"He who marches out of step hears another drum." ~ Ken Kesey
I feel the same way about EOM as you when it comes to underbasing, or especially all white designs on dark garments. I like to keep EOM ratios lower on spot color work and high on underbasing and white on dark. You just don't need 25% EOM on a red print going on top of an underbase white, it's a total waste of emulsion and ink.
Quote from: alan802 on May 30, 2012, 04:33:28 PMI feel the same way about EOM as you when it comes to underbasing, or especially all white designs on dark garments. I like to keep EOM ratios lower on spot color work and high on underbasing and white on dark. You just don't need 25% EOM on a red print going on top of an underbase white, it's a total waste of emulsion and ink.Could not agree more. I think that high EOM on top colors can be a major issue when printing wet on wet. That extra ink will get flattened out and expand then start mixing with touching colors after being smashed by a few screens. I still need some education on printing 5 to 6 colors wet on wet in a row. I am sure I will just get another flash before I get it down. I really don't have time for the frustrations.
I guess I am just trying to do something I shouldn't be trying to do. It wouldn't be the first time. Now I know what to get the business for its 4th year in business. A new flash.
I have a 10 color E-type with one flash. I have the multiprint program so I can send it around again if needed. I will be getting a flash with the stand so I can move it around where needed. Right now my flash is in head 3 and has not moved. I haven't had that many issues with one flash but I know another one will make everything easier.
The one thing that should be done to improve coating is flipping the screen instead of turning it. This allows the emulsion to be applied in opposite directions and will help with the basic function of bridging the mesh with emulsion.
Gilligan and Printficient,This was recently a discussion I had with someone at my office - about just flipping or turning the screen to the other side -- I kinda sided with Printficient because of a video I saw (maybe it's the one posted here recently on coating) -- but lately, we've just been going the path of least resistance, hoping Giligan is right and that it makes no difference. Has anyone tried both methods with the same amount of coats and noticed any difference in printing opacity?Secondly, is there a point at which I should just give up on trying to achieve halftones with coating many times? I'm going to give a go on 7/7 tomorrow on a 150 s mesh (w/chromablue) because quite frankly I thought a 4/2 -- which someone recommended and which I tried today -- didn't end up creating all that great of a thick stencil - perhaps I'm pursuing a lost cause at trying to get a popping white on a first hit? At any rate, a lot of the halftones shot out on the 4/2, but definitely not all. So I am wondering if it gets to a point that the thicker you go with the EOM, the less likely the halftones will shoot out? Assuming you have your exposure unit dialed in perfectly, I am wondering if the halftones would blow out by the time you were able to remove all the layers of emulsion on the stencil? With the 4/2 the halftones didn't "melt" out like with the thinner EOM -- I had to work at them and then it was either stop and let some of them remain closed or start blowing out the ones that were already shot out correctly if I continued on shooting out the screen. Anyone? Beuller?Thanks.
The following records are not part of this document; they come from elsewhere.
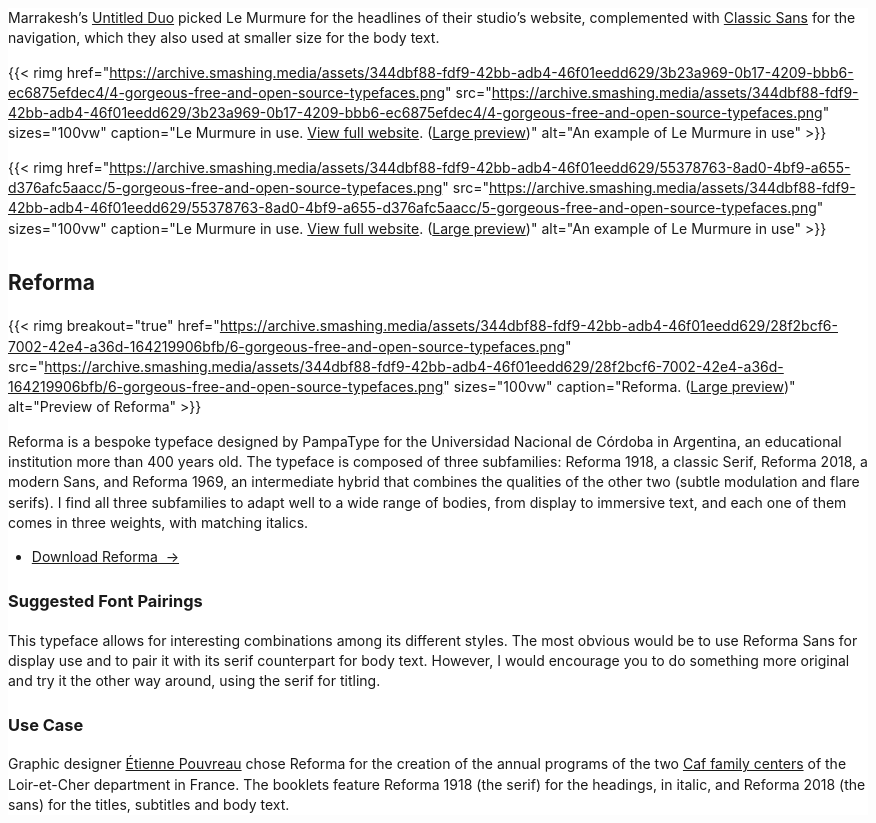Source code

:<p>Marrakesh’s <a href="https://untitled-duo.com/">Untitled Duo</a> picked Le Murmure for the headlines of their studio’s website, complemented with <a href="https://www.myfonts.com/fonts/wiescherdesign/classic-sans">Classic Sans</a> for the navigation, which they also used at smaller size for the body text.</p>

{{< rimg href="https://archive.smashing.media/assets/344dbf88-fdf9-42bb-adb4-46f01eedd629/3b23a969-0b17-4209-bbb6-ec6875efdec4/4-gorgeous-free-and-open-source-typefaces.png" src="https://archive.smashing.media/assets/344dbf88-fdf9-42bb-adb4-46f01eedd629/3b23a969-0b17-4209-bbb6-ec6875efdec4/4-gorgeous-free-and-open-source-typefaces.png" sizes="100vw" caption="Le Murmure in use. <a href='https://untitled-duo.com/'>View full website</a>. (<a href='https://archive.smashing.media/assets/344dbf88-fdf9-42bb-adb4-46f01eedd629/3b23a969-0b17-4209-bbb6-ec6875efdec4/4-gorgeous-free-and-open-source-typefaces.png'>Large preview</a>)" alt="An example of Le Murmure in use" >}}

{{< rimg href="https://archive.smashing.media/assets/344dbf88-fdf9-42bb-adb4-46f01eedd629/55378763-8ad0-4bf9-a655-d376afc5aacc/5-gorgeous-free-and-open-source-typefaces.png" src="https://archive.smashing.media/assets/344dbf88-fdf9-42bb-adb4-46f01eedd629/55378763-8ad0-4bf9-a655-d376afc5aacc/5-gorgeous-free-and-open-source-typefaces.png" sizes="100vw" caption="Le Murmure in use. <a href='https://untitled-duo.com/'>View full website</a>. (<a href='https://archive.smashing.media/assets/344dbf88-fdf9-42bb-adb4-46f01eedd629/55378763-8ad0-4bf9-a655-d376afc5aacc/5-gorgeous-free-and-open-source-typefaces.png'>Large preview</a>)" alt="An example of Le Murmure in use" >}}

## Reforma

{{< rimg breakout="true" href="https://archive.smashing.media/assets/344dbf88-fdf9-42bb-adb4-46f01eedd629/28f2bcf6-7002-42e4-a36d-164219906bfb/6-gorgeous-free-and-open-source-typefaces.png" src="https://archive.smashing.media/assets/344dbf88-fdf9-42bb-adb4-46f01eedd629/28f2bcf6-7002-42e4-a36d-164219906bfb/6-gorgeous-free-and-open-source-typefaces.png" sizes="100vw" caption="Reforma. (<a href='https://archive.smashing.media/assets/344dbf88-fdf9-42bb-adb4-46f01eedd629/28f2bcf6-7002-42e4-a36d-164219906bfb/6-gorgeous-free-and-open-source-typefaces.png'>Large preview</a>)" alt="Preview of Reforma" >}}

<p>Reforma is a bespoke typeface designed by PampaType for the Universidad Nacional de Córdoba in Argentina, an educational institution more than 400 years old. The typeface is composed of three subfamilies: Reforma 1918, a classic Serif, Reforma 2018, a modern Sans, and Reforma 1969, an intermediate hybrid that combines the qualities of the other two (subtle modulation and flare serifs). I find all three subfamilies to adapt well to a wide range of bodies, from display to immersive text, and each one of them comes in three weights, with matching italics.</p>

<ul>
    <li><a href="https://pampatype.com/reforma">Download Reforma &nbsp;&rarr;</a></li>
</ul>

### Suggested Font Pairings

<p>This typeface allows for interesting combinations among its different styles. The most obvious would be to use Reforma Sans for display use and to pair it with its serif counterpart for body text. However, I would encourage you to do something more original and try it the other way around, using the serif for titling.</p>

### Use Case

<p>Graphic designer <a href="https://www.etiennepouvreau.fr/">Étienne Pouvreau</a> chose Reforma for the creation of the annual programs of the two <a href="https://www.caf.fr/">Caf family centers</a> of the Loir-et-Cher department in France. The booklets feature Reforma 1918 (the serif) for the headings, in italic, and Reforma 2018 (the sans) for the titles, subtitles and body text.</p>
Sounds,like you need some one to spend a little time,with you. Coating 7/7 times wow! And trying to retain halftones at that thickness yikes. Seriously you hear a ton about oem it does not mean everything needs to be a rubber gasket thick. Stepping up to higher mesh counts is just as important as all the other factors when achieving good half tones etc. developing a screen when exposed properly does not require all that much effort even for the smallest dots the screen ca handle, if you have to really work at it your over exposed and yep at that point you will blow out all the low percentage dots. I have always been taught to flip a screen while coating but then I spent a couple years working with an auto coater that only rotated the screen as I was told just like gilligan said gravity etc does the job fine filling in the knuckles.